A new poll from The Military Times finds approval for President Obama among our Armed Forces is taking a nose dive. As the Daily Caller’s Chuck Ross sums up his “Support Among the Military Craters.”

But it’s not because military members are overwhelmingly right-of center politically. The poll found that:

In the last nine years of the Military Times Poll, the percentage of respondents who consider themselves Republican has slowly dropped, from nearly half of those surveyed in the late 2000s to just 32 percent this year. Increasingly, readers are more likely to describe themselves as libertarian (7 percent) or independent (28 percent).

In spite of the seemingly popularity of changing social norms in the military, including inclusiveness toward women and those who are openly homosexual:

The long-term effects of Obama's social policies on the military remain unknown. But one thing is clear: He is a deeper [sic] unpopular commander in chief among the troops.

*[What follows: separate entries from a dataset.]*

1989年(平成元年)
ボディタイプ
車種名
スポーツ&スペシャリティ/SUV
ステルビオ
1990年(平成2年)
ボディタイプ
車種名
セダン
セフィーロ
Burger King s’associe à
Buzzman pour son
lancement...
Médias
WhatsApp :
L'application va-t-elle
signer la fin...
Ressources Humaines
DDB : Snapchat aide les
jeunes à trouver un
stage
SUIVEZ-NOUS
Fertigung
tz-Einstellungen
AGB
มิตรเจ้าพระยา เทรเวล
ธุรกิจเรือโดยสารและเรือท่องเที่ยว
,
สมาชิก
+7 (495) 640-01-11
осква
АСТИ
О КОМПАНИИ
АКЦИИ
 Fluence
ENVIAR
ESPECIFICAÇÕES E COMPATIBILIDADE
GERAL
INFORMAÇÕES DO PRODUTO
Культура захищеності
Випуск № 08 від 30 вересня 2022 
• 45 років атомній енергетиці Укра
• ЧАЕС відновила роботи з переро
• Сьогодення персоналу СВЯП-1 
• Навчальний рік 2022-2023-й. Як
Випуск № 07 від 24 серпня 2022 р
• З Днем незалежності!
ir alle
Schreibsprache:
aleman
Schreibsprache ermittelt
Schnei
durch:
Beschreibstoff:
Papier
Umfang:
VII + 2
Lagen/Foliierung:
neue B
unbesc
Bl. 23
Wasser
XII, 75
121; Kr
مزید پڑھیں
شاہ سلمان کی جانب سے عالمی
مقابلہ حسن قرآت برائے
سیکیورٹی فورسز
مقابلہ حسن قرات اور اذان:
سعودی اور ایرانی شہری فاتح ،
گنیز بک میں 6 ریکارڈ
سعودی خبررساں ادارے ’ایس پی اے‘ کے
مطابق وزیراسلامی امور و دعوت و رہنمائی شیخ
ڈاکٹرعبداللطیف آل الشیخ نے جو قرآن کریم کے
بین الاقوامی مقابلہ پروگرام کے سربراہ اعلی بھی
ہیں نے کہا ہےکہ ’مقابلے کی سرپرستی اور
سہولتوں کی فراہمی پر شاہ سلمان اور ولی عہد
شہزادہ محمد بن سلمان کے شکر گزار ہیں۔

According to a Military Times survey of almost 2,300 active-duty service members, Obama's popularity — never high to begin with — has crumbled, falling from 35 percent in 2009 to just 15 percent this year, while his disapproval ratings have increased to 55 percent from 40 percent over that time.

Overall, respondents are fed up with Washington politics, in particular the widespread perception that elected officials don’t care about the effects their policies have on them, including paltry pay raises:

Indeed, Congress just approved, at the request of the Pentagon and the White House, a 1 percent basic pay raise the for the troops next year — the second straight year of such a raise, constituting the two smallest annual increases in the 41-year history of the all-volunteer force. And for icing on the cake, they also approved a cut in housing allowance rates for troops who live off base.

As the poll concludes:

The last time the Pentagon and Congress allowed the value of military compensation to erode significantly, troops responded with their feet, creating a major recruiting and retention crisis in the late 1990s that took years to reverse.

In this latest postwar era — even as new threats spark around the world — the nation simply cannot afford to watch its military get taken over that cliff again. And with all that's asked of it, America's military certainly deserves better.